Pick up a book in the Texas Biography Series and you’ll get to know a remarkable Texan. Published by TCU Press and funded by a generous grant from the Houston Endowment, these cutting-edge scholarly works focus on individuals who lacked a quality modern biography exploring their significant role in historic events. Click on any cover below to learn more!
Emily Austin of Texas, 1795-1851
By Light Townsend Cummins
Winner: 2010 Texas State Historical Association Liz Carpenter Award for Research in the History of Women
In this insightful biography, Light Townsend Cummins turns the historical spotlight on Emily Austin, the daughter who followed the trails of the western frontier to Texas, where she saw the burgeoning young colony erupt in revolution, establish a proud republic, and usher in the period of antebellum statehood. Despite her ties to influential family members, including her brother Stephen F. Austin, Emily’s determined spirit allowed her to live on her own terms.
Edmund J. Davis was not only a part of the political elite during the Civil War, but he also opposed secession. He refused to follow most of Texas’ leaders and actively opposed the Confederacy by attempting to bring Texas back to the Union.
After the war, Davis was a leader in reconstructing the state based on true free labor and pursued progressive and egalitarian policies as governor of Texas. Through the entire reconstruction process Davis faced extreme Confederate hostility. After leaving the governor’s mansion an unpopular man and politician, he still remained dedicated to changing Texas.
Fighting Stock: John S. “Rip” Ford of Texas
By Richard McCaslin
Winner: 2012 Texas State Historical Association Kate Broocks Bates Award for Historical Research
Author Richard McCaslin reveals Ford as a man spurred on by the legacy of his nation-building grandfathers and his own strong convictions and energy to become a force in shaping Texas as a Southern state before and after the Civil War. Ford’s battles as a Ranger, and as a leader of Texas’ military forces allied with the Confederacy, were only part of his legacy in Texas history. He was also a physician, lawyer, and the editor of several newspapers, and among his many roles in politics and civil service were multiple terms as a state legislator and the mayoralty of Austin and Brownsville. Later in life, he fought to preserve Texas history and wrote his own extensive memoirs. McCaslin’s in-depth historical detail paints a full picture of this famous Texan, a fighter not only on the battlefield, but on the civic and political fields as well.
Adele Briscoe Looscan: Daughter of the Republic
By Laura Lyons McLemore
Texas historian, author, preservationist, and clubwoman Adele Briscoe Looscan led a remarkable life. Not only did she help found the Daughters of the Republic of Texas, but she became the first woman president of the Texas State Historical Association. She was active in numerous organizations in her hometown of Houston. Looscan long advocated for public education and for a state library, archives, and museum. Her story is valuable and compelling for what it reveals about women and culture in nineteenth- and early twentieth-century Texas and the nature, origins, and shaping of Texas’s modern identity.

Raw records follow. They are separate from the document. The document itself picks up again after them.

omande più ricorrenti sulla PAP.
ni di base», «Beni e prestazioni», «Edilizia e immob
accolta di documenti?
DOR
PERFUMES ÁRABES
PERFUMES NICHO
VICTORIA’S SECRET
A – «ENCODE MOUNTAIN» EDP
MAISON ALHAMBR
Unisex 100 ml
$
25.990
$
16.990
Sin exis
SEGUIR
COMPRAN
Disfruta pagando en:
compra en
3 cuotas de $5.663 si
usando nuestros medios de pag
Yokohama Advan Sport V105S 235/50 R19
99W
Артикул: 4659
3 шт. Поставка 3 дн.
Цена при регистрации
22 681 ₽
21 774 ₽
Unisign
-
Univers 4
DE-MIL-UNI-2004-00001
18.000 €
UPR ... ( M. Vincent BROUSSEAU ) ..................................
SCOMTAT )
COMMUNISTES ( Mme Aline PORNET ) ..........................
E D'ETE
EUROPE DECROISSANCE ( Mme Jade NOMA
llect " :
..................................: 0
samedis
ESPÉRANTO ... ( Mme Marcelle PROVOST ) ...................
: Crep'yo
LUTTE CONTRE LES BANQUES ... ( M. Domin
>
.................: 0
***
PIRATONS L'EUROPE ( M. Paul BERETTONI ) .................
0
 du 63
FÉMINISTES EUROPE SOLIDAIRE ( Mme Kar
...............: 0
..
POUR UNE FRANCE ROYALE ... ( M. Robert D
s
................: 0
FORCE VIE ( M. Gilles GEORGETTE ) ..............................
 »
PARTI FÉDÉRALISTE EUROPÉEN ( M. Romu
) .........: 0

Tejano Tiger: Jose de los Santos Benavides and the Texas-Mexico Borderlands, 1823-1891
by Jerry D. Thompson
Winner: 2017 Tejano Genealogy Society of Austin Tejano Book Award
2018 Texas Institute of Letters’ Ramirez Family Award for the Most Significant Scholarly Book
This is the first in-depth study of Jose de los Santos Benavides, who was undoubtedly the single most important individual in the long and often violent history of Laredo, Texas. It was while the disputed Texas-Mexico borderlands were under Confederate rule that Benevides reached the pinnacle of this military career as the highest-ranking Tejano in the entire Confederate army. In the decades following the Civil War, he became and esteemed political leader, highly respected on both sides of the border. His life was one of endless struggle, difficult adaptation, and enduring perseverance, as well as binational leadership and skilled diplomacy. The niche he carved in the tumultuous transnational history of the Texas-Mexico borderlands seems secure.
George T. Ruby: Champion of Civil Rights in Reconstruction Texas
by Carl H. Moneyhon
George T. Ruby was the most widely known of the first generation of black politicians in Texas, establishing during the Reconstruction both a local and national reputation as a strident advocate of equal rights. He became involved in politics in Texas with the beginning of Congressional Reconstruction in 1867. Ruby used his position to help elect Edmund J. Davis governor in 1869 and also to go to the state senate from Galveston. In the senate he supported the broader agenda of the Republican governor and in return secured support for his own efforts to ensure the protection of basic civil rights for African Americans. At the same time, he established connections with black politicians nationally. Ruby headed the Texas Republican Party in its unsuccessful efforts at retaining power in 1873. Seeing no future for himself when the Democrats returned to power, Ruby moved to Louisiana, where he spent his later years as a newspaper editor and an advocate of the Exodus, a movement that advocated the removal of blacks from the South and their resettlement in the Midwest. From youth to his death in 1882, Ruby showed himself to be a principled politician committed to bettering the place of African Americans in white America.